Nextflow Data Processing & Configuration

Our pipeline configuration is still in-development, and the contents of this document are subject to change.

Summary of Processing

Datatype	Method	Output	Tried yet?
https://nf-co.re/sarek/usage v3.2
WES or WGS	DeepVariant	Germline SNV, INDEL	Yes
WES or WGS	Strelka, Mutect2	Somatic SNV, INDEL	Yes
WES or WGS	TBD	Germline and Somatic Structural Variants	No
WES or WGS	TBD	Germline and Somatic CNV	No
WES or WGS	TBD	Tumor MSI	No
SNV, INDEL variants	TBD	Annotated Variants	No

Datatype	Method	Output	Tried yet?
https://nf-co.re/rnaseq v3.11.2
RNA-Seq	STAR with Salmon in alignment-based mode	Gene expression counts	Yes

More information about the workflows is available here: https://sagebionetworks.jira.com/wiki/spaces/WF/pages/2363359776

bam/cram to fastq conversion

When fastq files are not available, cram/bam files are converted to fastq using this pipeline: https://github.com/qbic-pipelines/bamtofastq (v1.2.0).
If unaligned bam files are available instead of fastq files, we recommend providing u-bam files for direct input to sarek 3.0.

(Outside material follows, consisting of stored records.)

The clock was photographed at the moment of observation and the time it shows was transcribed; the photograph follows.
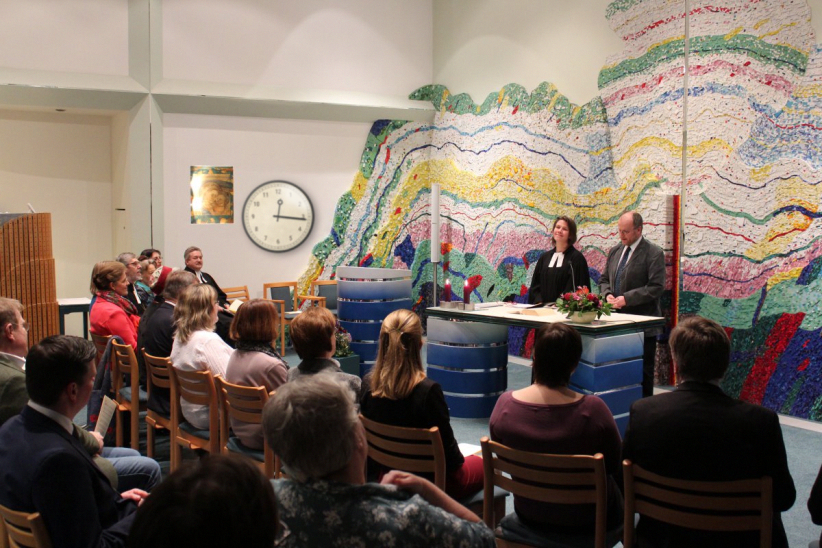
12:16
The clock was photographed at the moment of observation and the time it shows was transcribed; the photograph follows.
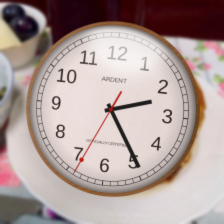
2:24:34
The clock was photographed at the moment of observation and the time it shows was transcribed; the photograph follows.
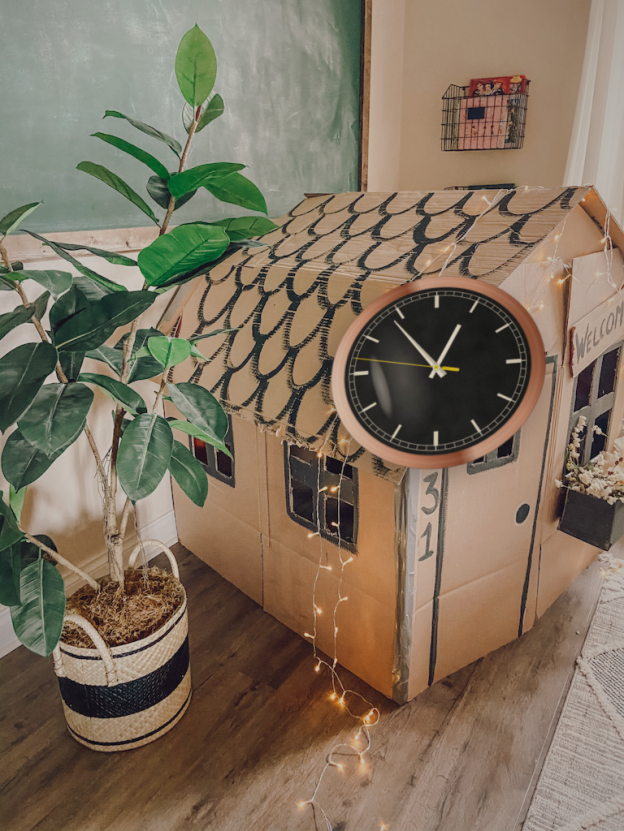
12:53:47
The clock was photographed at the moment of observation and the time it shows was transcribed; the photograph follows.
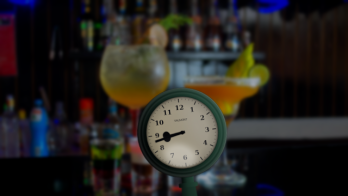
8:43
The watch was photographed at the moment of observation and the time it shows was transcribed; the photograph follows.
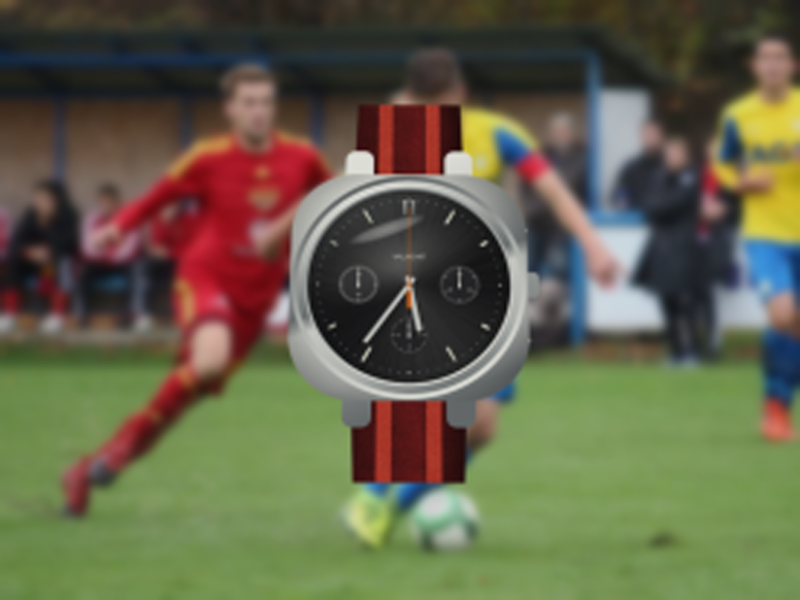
5:36
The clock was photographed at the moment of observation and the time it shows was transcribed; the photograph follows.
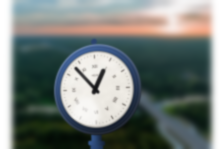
12:53
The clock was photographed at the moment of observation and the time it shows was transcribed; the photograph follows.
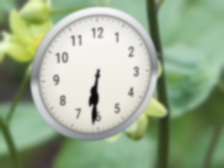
6:31
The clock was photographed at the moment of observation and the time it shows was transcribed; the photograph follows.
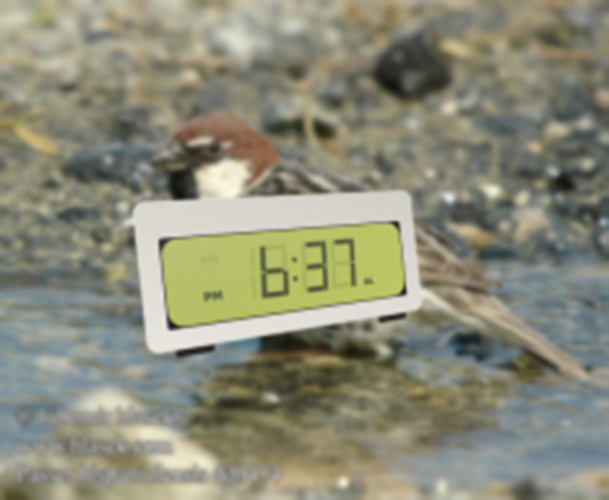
6:37
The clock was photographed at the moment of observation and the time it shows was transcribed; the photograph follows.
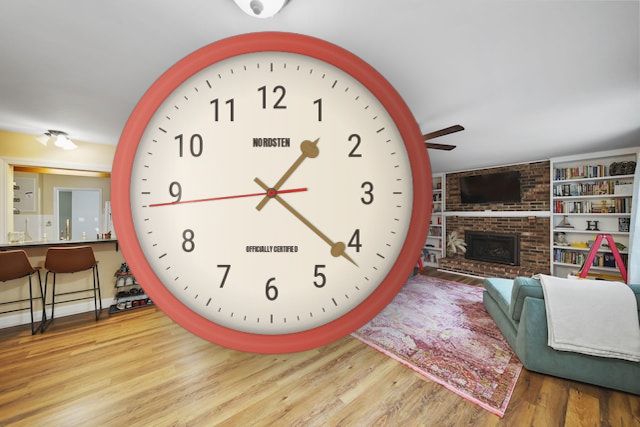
1:21:44
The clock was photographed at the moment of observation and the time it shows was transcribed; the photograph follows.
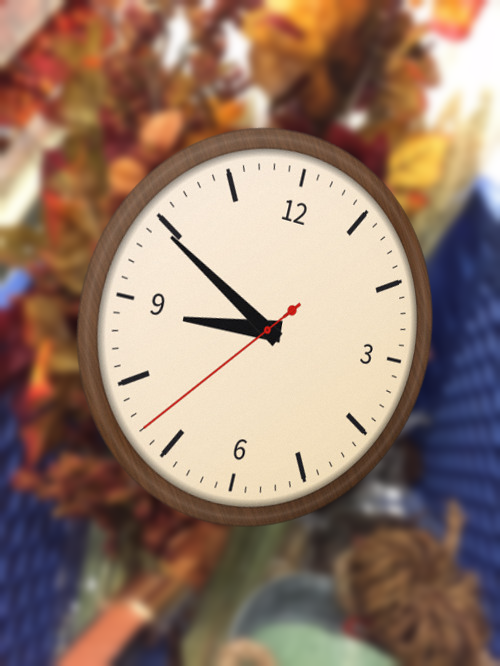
8:49:37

WES and WGS Variant Calling (SNV & INDEL)

Germline SNV + INDEL

This involves transformation of WES fastq or cram files to variant call files in VCF format (.vcf files).

As of Jan 2022, the reference genome used is Homo_sapiens/GATK/GRCh38 (https://github.com/nf-core/sarek/blob/2.7.1/conf/igenomes.config#L38-L58)

The processing steps include the following:

Raw fastq files uploaded to Synapse by researcher in a folder with name format experiment_name_rnaseq_fastq_date. No white space should be present in the filenames (all filenames should have _ for whitespaces.
All experiment and sample related annotations need to be added on Synapse before processing can start. This is a required step so that a sample sheet can be generated to trigger the processing workflow
The sample sheet should contain the following information in a comma-separated file (.csv) with at least 3 columns, and a header row as shown below. (More information here)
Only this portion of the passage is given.